= RECORDS SUPPLIED =
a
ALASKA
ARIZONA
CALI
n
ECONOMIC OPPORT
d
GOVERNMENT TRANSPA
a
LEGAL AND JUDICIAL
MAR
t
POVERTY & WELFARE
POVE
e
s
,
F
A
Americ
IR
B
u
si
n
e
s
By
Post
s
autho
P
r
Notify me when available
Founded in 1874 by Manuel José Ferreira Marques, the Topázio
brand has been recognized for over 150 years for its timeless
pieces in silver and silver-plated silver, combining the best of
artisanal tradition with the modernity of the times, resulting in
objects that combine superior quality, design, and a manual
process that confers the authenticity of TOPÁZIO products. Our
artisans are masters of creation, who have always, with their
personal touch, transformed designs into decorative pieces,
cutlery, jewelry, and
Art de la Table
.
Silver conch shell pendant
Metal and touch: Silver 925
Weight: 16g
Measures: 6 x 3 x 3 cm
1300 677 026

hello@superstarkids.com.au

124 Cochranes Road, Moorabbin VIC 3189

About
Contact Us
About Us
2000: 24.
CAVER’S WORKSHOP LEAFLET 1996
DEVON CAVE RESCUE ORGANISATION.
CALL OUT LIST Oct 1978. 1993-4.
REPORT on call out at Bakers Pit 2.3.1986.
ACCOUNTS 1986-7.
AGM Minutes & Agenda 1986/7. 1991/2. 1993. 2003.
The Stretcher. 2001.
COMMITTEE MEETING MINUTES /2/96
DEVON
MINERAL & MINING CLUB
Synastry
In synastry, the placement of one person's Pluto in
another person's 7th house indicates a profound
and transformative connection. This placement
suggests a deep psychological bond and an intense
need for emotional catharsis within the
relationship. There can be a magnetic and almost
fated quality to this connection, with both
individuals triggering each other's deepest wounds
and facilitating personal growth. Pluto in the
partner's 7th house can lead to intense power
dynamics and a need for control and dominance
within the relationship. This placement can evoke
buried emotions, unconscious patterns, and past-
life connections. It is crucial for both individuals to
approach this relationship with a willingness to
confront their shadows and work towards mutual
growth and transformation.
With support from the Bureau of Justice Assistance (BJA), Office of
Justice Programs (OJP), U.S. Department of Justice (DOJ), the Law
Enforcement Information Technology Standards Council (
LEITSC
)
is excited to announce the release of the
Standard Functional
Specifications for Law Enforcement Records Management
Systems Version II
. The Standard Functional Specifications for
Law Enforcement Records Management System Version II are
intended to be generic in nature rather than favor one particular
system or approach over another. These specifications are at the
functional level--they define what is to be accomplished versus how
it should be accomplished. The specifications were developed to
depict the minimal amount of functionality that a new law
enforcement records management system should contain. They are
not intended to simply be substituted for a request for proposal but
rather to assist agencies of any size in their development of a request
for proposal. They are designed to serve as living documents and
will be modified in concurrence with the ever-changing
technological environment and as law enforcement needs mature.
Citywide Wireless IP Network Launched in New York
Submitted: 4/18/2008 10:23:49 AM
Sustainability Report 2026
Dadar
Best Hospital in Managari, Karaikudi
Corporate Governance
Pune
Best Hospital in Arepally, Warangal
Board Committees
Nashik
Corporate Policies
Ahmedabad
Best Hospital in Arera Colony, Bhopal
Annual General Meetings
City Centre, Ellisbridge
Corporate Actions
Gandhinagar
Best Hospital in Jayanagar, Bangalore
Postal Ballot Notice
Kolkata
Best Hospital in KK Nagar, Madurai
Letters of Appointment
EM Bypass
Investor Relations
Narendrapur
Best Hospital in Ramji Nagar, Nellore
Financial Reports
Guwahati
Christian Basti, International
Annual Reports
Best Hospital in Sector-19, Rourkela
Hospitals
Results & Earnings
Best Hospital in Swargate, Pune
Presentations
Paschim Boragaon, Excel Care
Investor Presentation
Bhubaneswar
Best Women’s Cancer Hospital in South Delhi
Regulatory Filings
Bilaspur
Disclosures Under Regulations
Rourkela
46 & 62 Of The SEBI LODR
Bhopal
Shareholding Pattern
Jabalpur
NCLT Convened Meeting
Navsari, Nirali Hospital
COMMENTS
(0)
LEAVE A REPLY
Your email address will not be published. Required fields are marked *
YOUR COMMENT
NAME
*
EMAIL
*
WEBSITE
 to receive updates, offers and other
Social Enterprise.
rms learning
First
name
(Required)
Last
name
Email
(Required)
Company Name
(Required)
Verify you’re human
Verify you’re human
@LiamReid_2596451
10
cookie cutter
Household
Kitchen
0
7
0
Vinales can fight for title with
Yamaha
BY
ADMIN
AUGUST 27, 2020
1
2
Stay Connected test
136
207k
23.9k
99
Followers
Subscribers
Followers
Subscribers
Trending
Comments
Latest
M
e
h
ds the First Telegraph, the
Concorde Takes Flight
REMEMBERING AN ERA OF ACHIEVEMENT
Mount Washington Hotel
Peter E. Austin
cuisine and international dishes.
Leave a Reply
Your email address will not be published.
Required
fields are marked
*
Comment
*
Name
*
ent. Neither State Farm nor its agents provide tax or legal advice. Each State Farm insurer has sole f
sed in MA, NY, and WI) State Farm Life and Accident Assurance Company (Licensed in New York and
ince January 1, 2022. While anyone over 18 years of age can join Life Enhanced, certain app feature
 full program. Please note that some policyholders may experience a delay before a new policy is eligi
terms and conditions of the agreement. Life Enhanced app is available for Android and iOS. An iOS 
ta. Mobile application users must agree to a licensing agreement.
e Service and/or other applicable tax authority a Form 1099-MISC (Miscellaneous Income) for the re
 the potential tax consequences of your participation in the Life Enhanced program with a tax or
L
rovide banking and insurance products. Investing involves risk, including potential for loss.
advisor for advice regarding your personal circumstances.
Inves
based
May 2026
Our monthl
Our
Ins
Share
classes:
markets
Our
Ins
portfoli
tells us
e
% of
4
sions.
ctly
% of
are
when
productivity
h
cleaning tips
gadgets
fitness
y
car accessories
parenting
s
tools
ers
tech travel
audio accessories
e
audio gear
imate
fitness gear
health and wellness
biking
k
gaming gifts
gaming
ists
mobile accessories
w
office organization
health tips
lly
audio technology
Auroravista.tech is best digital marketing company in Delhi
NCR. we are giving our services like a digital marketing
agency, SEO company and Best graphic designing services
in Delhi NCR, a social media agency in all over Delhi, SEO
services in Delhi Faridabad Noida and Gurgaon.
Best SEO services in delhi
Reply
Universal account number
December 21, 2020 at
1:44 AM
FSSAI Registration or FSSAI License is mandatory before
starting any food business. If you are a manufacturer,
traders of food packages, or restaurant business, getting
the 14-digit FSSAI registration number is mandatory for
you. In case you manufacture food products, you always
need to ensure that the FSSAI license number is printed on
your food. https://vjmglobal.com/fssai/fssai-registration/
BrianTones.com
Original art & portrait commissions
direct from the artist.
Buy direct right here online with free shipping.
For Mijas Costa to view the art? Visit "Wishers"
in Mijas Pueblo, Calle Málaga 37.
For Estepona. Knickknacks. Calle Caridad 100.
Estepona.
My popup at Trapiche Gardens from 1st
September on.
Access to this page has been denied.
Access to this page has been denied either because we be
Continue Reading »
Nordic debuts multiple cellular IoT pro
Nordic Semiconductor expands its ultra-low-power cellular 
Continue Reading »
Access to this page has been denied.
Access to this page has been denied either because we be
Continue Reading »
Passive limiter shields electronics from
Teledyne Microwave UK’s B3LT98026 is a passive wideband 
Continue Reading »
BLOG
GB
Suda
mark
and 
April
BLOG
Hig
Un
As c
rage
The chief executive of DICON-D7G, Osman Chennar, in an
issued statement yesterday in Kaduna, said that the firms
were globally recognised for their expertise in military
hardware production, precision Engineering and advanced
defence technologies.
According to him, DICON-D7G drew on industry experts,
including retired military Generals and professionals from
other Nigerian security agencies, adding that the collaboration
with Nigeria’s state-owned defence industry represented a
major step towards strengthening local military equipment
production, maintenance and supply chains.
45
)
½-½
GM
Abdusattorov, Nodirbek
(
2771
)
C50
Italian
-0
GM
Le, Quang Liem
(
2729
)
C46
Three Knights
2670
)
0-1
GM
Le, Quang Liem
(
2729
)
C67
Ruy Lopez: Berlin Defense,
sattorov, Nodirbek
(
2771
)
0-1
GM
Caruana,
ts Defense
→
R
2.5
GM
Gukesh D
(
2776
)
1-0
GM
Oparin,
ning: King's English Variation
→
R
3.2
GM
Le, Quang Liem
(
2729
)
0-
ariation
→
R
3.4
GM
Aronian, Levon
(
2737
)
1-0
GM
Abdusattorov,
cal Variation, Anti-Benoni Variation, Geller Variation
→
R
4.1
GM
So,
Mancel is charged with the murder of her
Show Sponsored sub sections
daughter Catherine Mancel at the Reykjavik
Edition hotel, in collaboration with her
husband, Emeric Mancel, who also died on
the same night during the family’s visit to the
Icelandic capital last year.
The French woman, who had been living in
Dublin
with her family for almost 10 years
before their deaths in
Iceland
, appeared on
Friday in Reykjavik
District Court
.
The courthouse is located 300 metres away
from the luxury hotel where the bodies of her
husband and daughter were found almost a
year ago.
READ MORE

= WHAT THE TASK ASKS =
Go through the material line by line. Show each line that contains the string "intended".

= WRITTEN RESPONSE =
intended to be generic in nature rather than favor one particular
not intended to simply be substituted for a request for proposal but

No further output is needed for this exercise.